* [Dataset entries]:

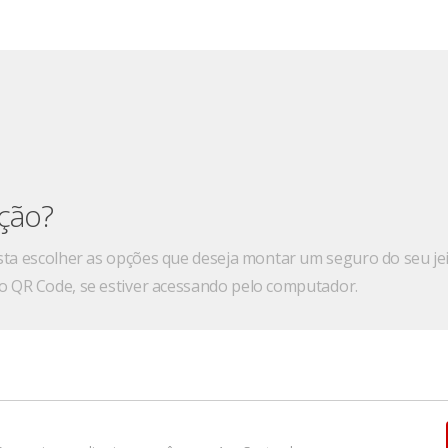
der Conta e Cartão
, fale com a nossa Central de Atendimento
ação?
sta escolher as opções que deseja montar um seguro do seu jei
 o QR Code, se estiver acessando pelo computador.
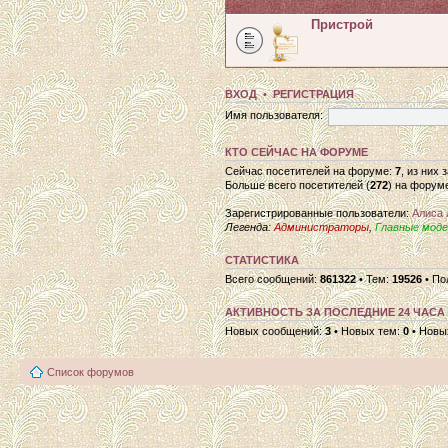
Пристрой
ВХОД
•
РЕГИСТРАЦИЯ
Имя пользователя:
КТО СЕЙЧАС НА ФОРУМЕ
Сейчас посетителей на форуме:
7
, из них
Больше всего посетителей (
272
) на форуме
Зарегистрированные пользователи:
Алиса 
Легенда:
Администраторы
,
Главные мод
СТАТИСТИКА
Всего сообщений:
861322
• Тем:
19526
• По
АКТИВНОСТЬ ЗА ПОСЛЕДНИЕ 24 ЧАСА
Новых сообщений:
3
• Новых тем:
0
• Новы
Список форумов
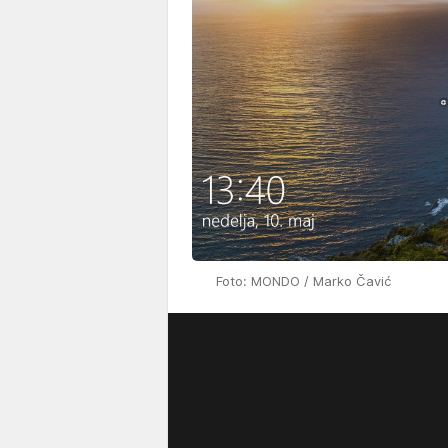
Foto: MONDO / Marko Čavić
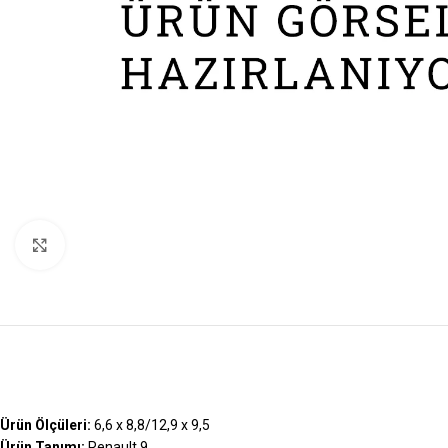
Büyütmek İçin Tıklayın
Ürün Ölçüleri:
6,6 x 8,8/12,9 x 9,5
Ürün Tanımı:
Renault 9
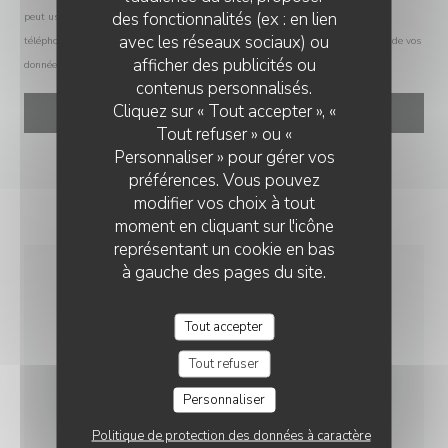
des fonctionnalités (ex : en lien
peut user de son droit à s'inscrire sur la liste d'opposition au démarchage
avec les réseaux sociaux) ou
téléphonique Bloctel :
bloctel.gouv.fr
. Pour plus d'informations sur le traitement de vos
afficher des publicités ou
données, consultez notre
politique de confidentialité
.
L’ALCÔVE
contenus personnalisés.
Cliquez sur « Tout accepter », «
Tout refuser » ou «
Personnaliser » pour gérer vos
préférences. Vous pouvez
modifier vos choix à tout
moment en cliquant sur l'icône
représentant un cookie en bas
à gauche des pages du site.
INFOS PRATIQUES
Tout accepter
CUISINE
Tout refuser
Terroir, Traditionnel, Fait maison, Produits frais
Personnaliser
TYPE DE RESTAURANT
Politique de protection des données à caractère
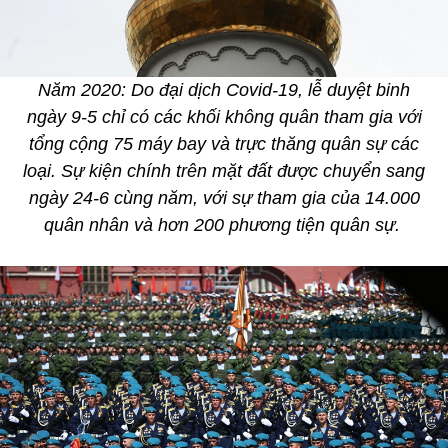
Năm 2020: Do đại dịch Covid-19, lễ duyệt binh
ngày 9-5 chỉ có các khối không quân tham gia với
tổng cộng 75 máy bay và trực thăng quân sự các
loại. Sự kiện chính trên mặt đất được chuyển sang
ngày 24-6 cùng năm, với sự tham gia của 14.000
quân nhân và hơn 200 phương tiện quân sự.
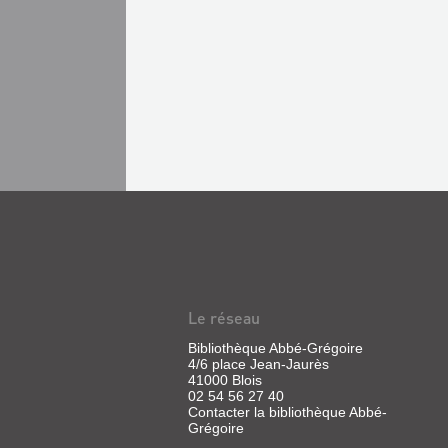
Le réseau
Bibliothèque Abbé-Grégoire
4/6 place Jean-Jaurès
41000 Blois
02 54 56 27 40
Contacter la bibliothèque Abbé-
Grégoire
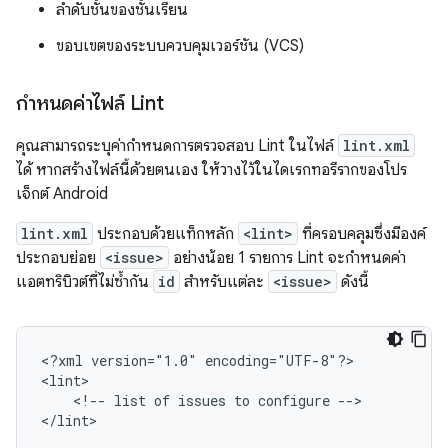
ลำดับชั้นของชั้นเรียน
ขอบเขตของระบบควบคุมเวอร์ชัน (VCS)
กำหนดค่าไฟล์ Lint
คุณสามารถระบุค่ากำหนดการตรวจสอบ Lint ในไฟล์
lint.xml
ได้ หากสร้างไฟล์นี้ด้วยตนเอง ให้วางไว้ในไดเรกทอรีรากของโปร
เจ็กต์ Android
lint.xml
ประกอบด้วยแท็กหลัก
<lint>
ที่ครอบคลุมซึ่งมีองค์
ประกอบย่อย
<issue>
อย่างน้อย 1 รายการ Lint จะกำหนดค่า
แอตทริบิวต์ที่ไม่ซ้ำกัน
id
สำหรับแต่ละ
<issue>
ดังนี้
<?xml
version="1.0"
encoding="UTF-8"?>

<!--
list
of
issues
to
configure
-->

</lint>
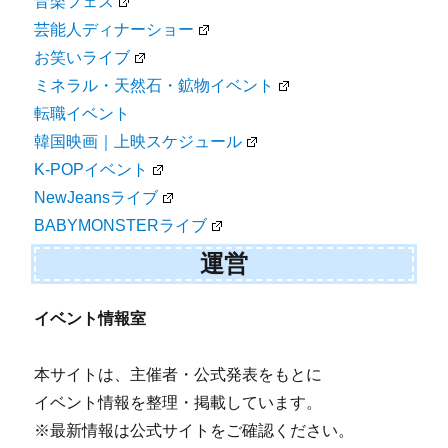
音楽フェス
芸能人ディナーショー
お笑いライブ
ミネラル・天然石・鉱物イベント
転職イベント
韓国映画｜上映スケジュール
K-POPイベント
NewJeansライブ
BABYMONSTERライブ
運営
イベント情報室
本サイトは、主催者・公式発表をもとに
イベント情報を整理・掲載しています。
※最新情報は公式サイトをご確認ください。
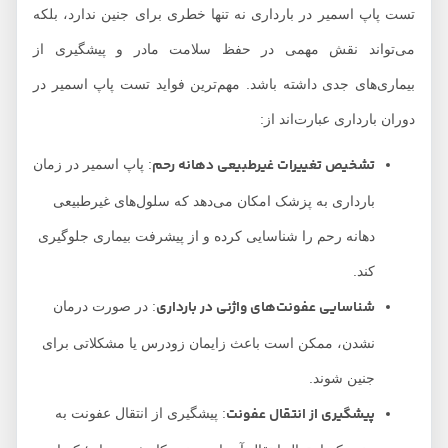
تست پاپ اسمیر در بارداری نه تنها خطری برای جنین ندارد، بلکه
می‌تواند نقش مهمی در حفظ سلامت مادر و پیشگیری از
بیماری‌های جدی داشته باشد. مهم‌ترین فواید تست پاپ اسمیر در
دوران بارداری عبارت‌اند از:
تشخیص تغییرات غیرطبیعی دهانه رحم
: پاپ اسمیر در زمان
بارداری به پزشک امکان می‌دهد که سلول‌های غیرطبیعی
دهانه رحم را شناسایی کرده و از پیشرفت بیماری جلوگیری
کند.
شناسایی عفونت‌های واژنی در بارداری
: در صورت درمان
نشدن، ممکن است باعث زایمان زودرس یا مشکلاتی برای
جنین شوند.
پیشگیری از انتقال عفونت
: پیشگیری از انتقال عفونت به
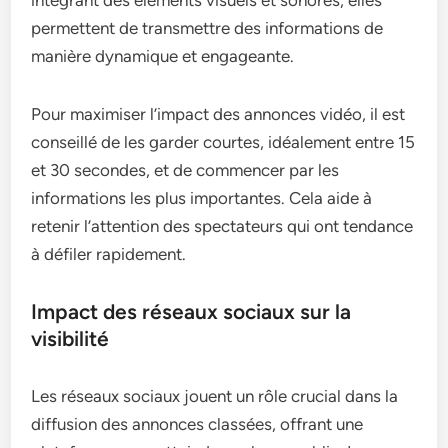
permettent de transmettre des informations de
manière dynamique et engageante.
Pour maximiser l’impact des annonces vidéo, il est
conseillé de les garder courtes, idéalement entre 15
et 30 secondes, et de commencer par les
informations les plus importantes. Cela aide à
retenir l’attention des spectateurs qui ont tendance
à défiler rapidement.
Impact des réseaux sociaux sur la
visibilité
Les réseaux sociaux jouent un rôle crucial dans la
diffusion des annonces classées, offrant une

* [EXERCISE]: Filter the records for the word "بیماری" and show every line that has it.

* [TASK ANSWER]:
بیماری‌های جدی داشته باشد. مهم‌ترین فواید تست پاپ اسمیر در
دهانه رحم را شناسایی کرده و از پیشرفت بیماری جلوگیری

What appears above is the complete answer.